The Quantify component of PurifyPlus is a performance monitoring tool that enables you to collect performance data. Figure 3 shows an example of the ClassicsJava program automation used with Quantify. The program was instrumented beforehand, and then automation was run (similar to the PureCoverage technique).

Figure 3. This portion of the Callgraph generated by Quantify shows methods that consume the most time
details show method, class, and so on

Quantify collects information regarding which methods are callers and descendants, and how much time they spend in those calls. You can examine this information to determine if there are any that can be eliminated.

It is important to note that proper filters should be used before running Quantify, otherwise the amount of data collected could be too large for analysis.

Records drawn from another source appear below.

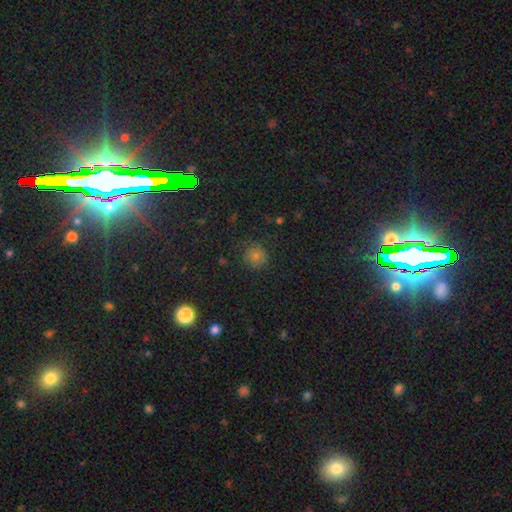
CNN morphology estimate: Smooth or featured? Predicted: smooth (p=0.64). How rounded? Predicted: round (p=0.91). Merging? Predicted: none (p=0.82).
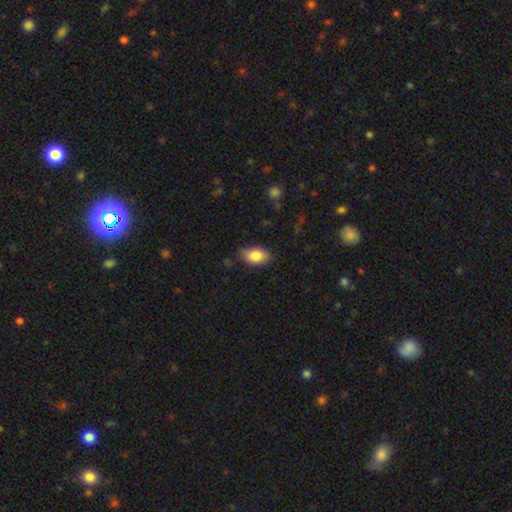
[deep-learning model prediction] Smooth or featured?
  - smooth: 84% *
  - featured or disk: 8%
  - star or artifact: 7%
How rounded?
  - in between: 87% *
  - round: 11%
  - cigar-shaped: 2%
Merging?
  - none: 77% *
  - minor disturbance: 18%
  - major disturbance: 3%
  - merger: 1%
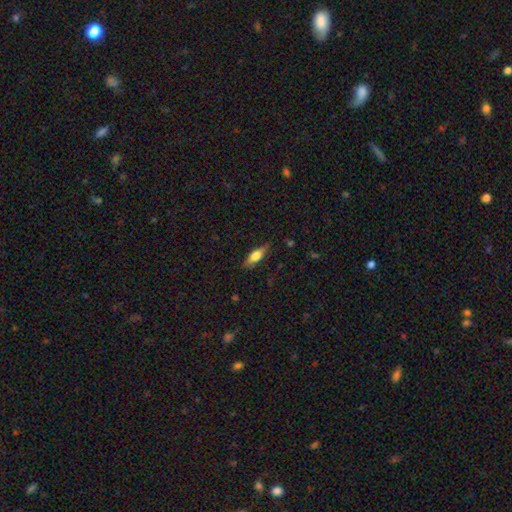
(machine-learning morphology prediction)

Follow these steps to do performance analysis using Quantify:

  1. Decide when to collect the data. Automation needs to be stable enough that it runs for a reasonable period of time without crashing.
  2. Set benchmarks, comparing expected time versus actual time for a specific number of tests.
  3. Run test automation with the instrumented program.
  4. Analyze the collected data, determining which tests or methods look like problems.
  5. Identify and investigate issues to see if they can be fixed, then repeat the process.

Send the results of performance analysis to your software developers to find out if there is anything that can be done to curb the slowdown. At times, you will find out that whatever change was introduced was a necessary evil. In that case, the benchmark should be adjusted so that any further slowdown will become apparent the next time.

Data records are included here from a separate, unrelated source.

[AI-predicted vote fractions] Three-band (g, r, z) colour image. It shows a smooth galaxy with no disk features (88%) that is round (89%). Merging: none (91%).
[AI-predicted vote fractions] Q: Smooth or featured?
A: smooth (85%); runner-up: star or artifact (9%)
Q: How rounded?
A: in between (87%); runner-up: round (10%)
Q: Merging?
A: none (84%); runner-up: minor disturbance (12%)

There is so much value in doing this type of analysis, because it benefits both the automation suite and the application being tested. On rare occasions, it might be determined, for example, that the automation runs slowly and that this doesn't have much to do with the application being tested. Perhaps the tests could be trimmed down for each night of testing, so that not all tests run all the time. At times, using the profiling tool will decrease the performance incrementally, since tools interact with the software to collect the performance data. You will need to determine which tool best suits your application, and how to calculate the time spent by that tool to collect performance data during the automation run.

Memory analysis

Runtime memory errors and leaks are among the hardest problems to detect in an application. They may be triggered by random events, and can be quite unpredictable. Purify helps pinpoint these types of errors. Purify is easy to use, and it has a great command line interface to help you get just the right information.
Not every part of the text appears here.